They've lived with the health warnings about smoking for much of their lives and doubtless seen the ill effects on friends, relatives and even themselves, yet about 4.5 million older people in the U.S. keep on lighting up. Medicare is finally catching up to most private insurers by providing counseling for anyone on the program who's trying to kick the habit.
Dr. Barry Straube, Medicare's chief medical officer, says it's never too late to quit, even for lifelong smokers.
"The elderly can respond to smoking cessation counseling even if they have been smoking for 30 years or more," says Straube. "We do know we can see a reduction in the death rate and complications from smoking-related illnesses." Not only cancer, heart disease and lung problems, which can kill, but also gastric reflux, osteoporosis and other ailments that undermine quality of life.
Smoking-related illnesses cost Medicare tens of billions a year. Straube cites a two-decade estimate of $800 billion, from 1995 through 2015.
Medicare already covers drugs used to help smokers quit, as well as counseling for those who have developed a smoking-related illness. But starting immediately, the program will expand the benefit to cover up to eight counseling sessions a year for people who want to quit.

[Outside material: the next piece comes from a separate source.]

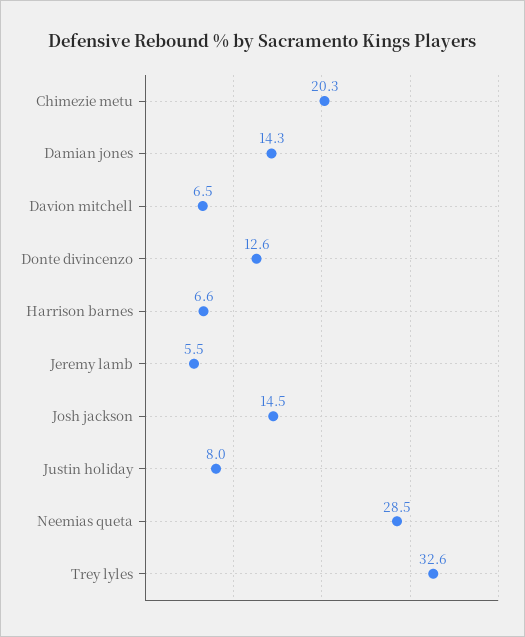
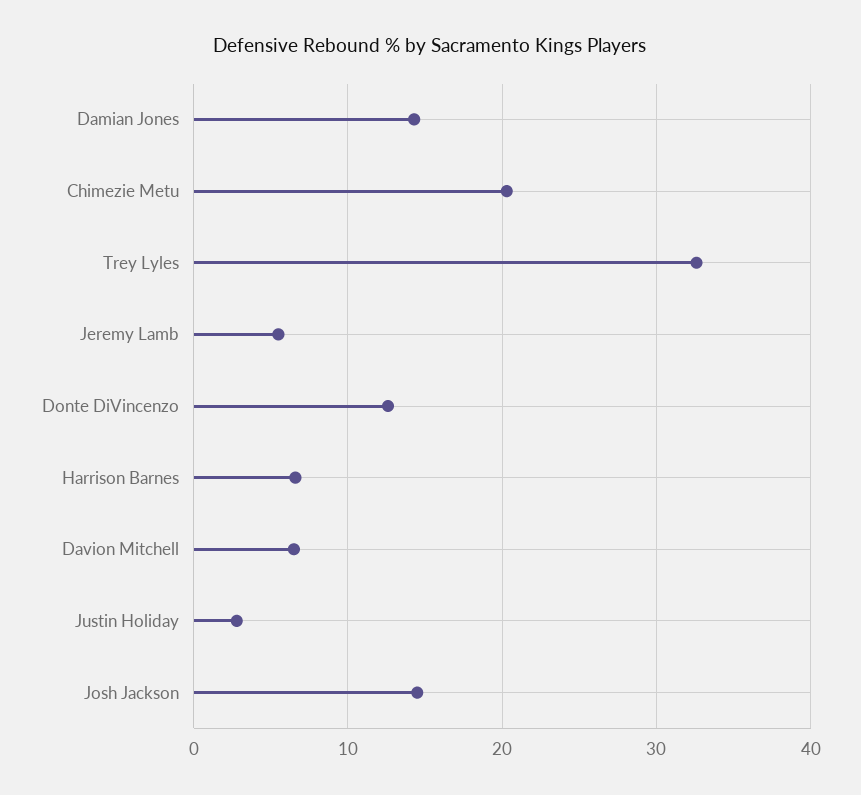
Justin holiday: 8 -> 3
Neemias queta: 28.5 -> none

Next year, such counseling will be free, under a provision in President Barack Obama's health care law that eliminates co-payments for preventive services.
Older smokers often don't get as much attention from doctors as do younger ones. "They just figure, 'Well, it's too late,'" said Straube, that the damage is already done. That may start to change now.
About one in 10 seniors smoke, compared with one in five people among the U.S. population as a whole. It turns out that smokers age 65 and older present a medical paradox.
Many started when it was fashionable to light up. They are more likely than younger smokers to be seriously hooked on nicotine and less likely to attempt quitting. But research shows that their odds of success are greater if they do try to give up the habit.
Older smokers who receive counseling are significantly more likely to quit than those who only get standard medical care. One study of elderly heart attack patients found that those who got counseling to help quit smoking were more likely to be alive five years later.
It's unclear why older people who try to quit have better luck than younger smokers.
Some experts think it's because older smokers are more motivated, perhaps from having seen a loved one die of cancer or heart disease, or by recognizing how the cigarette habit has left its mark in their own bodies, anything from wrinklier skin to shortness of breath.
Straube has his own theory: "They're under less stress," he said. "They are not working anymore, and they have more time."
Medicare's new smoking cessation benefit will also be available to younger people who are covered by the program because of a disability. About 1 million of them are smokers.